As in the other cases, a slip of paper was attached to the thing, and he read:

“Don’t you care, old man—it’ll soon be daylight.”

He dropped the clock, and it went bounding merrily under the bed, keeping up its cheerful racket.

“Come out here!” he roared, thrusting himself after it. “Don’t try to dodge me! Don’t try to hide from me!”

He touched it, with a frantic sweep of his arm, but knocked it still farther away.

Then he tore a slat from the bed, and struck at the clock, knocking it out on the farther side. When he tried to back out from beneath the bed, the frame had him pinned across the shoulders, and he was forced to lift it before he could get out. In a burst of anger, he turned it over on its side. Then he got at the clock with the slat.

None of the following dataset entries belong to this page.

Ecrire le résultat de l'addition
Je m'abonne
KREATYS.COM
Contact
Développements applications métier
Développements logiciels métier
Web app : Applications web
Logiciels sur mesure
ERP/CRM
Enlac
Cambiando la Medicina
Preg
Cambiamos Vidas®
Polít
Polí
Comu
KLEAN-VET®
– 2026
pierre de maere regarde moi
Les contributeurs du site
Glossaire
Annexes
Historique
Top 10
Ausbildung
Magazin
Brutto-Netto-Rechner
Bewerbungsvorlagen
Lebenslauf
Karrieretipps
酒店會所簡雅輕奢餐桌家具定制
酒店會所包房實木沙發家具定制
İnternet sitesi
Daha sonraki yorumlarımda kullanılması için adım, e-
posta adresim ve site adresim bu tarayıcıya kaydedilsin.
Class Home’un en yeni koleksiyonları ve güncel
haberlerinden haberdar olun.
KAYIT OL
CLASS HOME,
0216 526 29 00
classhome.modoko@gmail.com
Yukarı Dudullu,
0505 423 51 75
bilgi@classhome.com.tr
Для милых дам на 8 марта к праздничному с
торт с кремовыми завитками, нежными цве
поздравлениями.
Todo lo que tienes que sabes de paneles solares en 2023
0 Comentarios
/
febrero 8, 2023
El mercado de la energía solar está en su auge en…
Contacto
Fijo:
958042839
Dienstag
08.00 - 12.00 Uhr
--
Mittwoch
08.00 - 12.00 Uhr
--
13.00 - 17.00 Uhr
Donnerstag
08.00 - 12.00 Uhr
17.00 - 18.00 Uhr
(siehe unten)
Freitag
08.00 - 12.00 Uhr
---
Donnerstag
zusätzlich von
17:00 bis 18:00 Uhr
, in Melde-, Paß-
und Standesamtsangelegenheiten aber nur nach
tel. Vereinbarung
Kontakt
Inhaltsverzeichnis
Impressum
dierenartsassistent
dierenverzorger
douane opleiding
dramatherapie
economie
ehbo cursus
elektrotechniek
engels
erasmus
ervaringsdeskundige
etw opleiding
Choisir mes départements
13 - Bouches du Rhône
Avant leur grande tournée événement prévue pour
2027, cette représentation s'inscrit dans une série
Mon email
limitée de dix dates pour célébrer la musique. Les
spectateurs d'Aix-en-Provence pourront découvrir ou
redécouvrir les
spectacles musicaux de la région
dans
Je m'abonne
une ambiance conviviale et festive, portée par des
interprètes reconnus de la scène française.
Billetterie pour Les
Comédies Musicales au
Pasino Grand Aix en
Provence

“Oh, I’ll settle you!” he roared, making a crack at the clock, but missing it entirely. “I’ll destroy you! I’ll hammer the stuffing out of ye! I’ll annihilate ye! Take that—and that! Yow!”

A piece of glass from the clock flew up and cut his face. The coil-spring hopped out, sailed through the air, and settled around his neck.

He dropped the slat, and caught at the spring.

“Come off, here!” he snarled, yanking at it. He cut his neck, and nearly tore his left ear from his head in getting the spring off.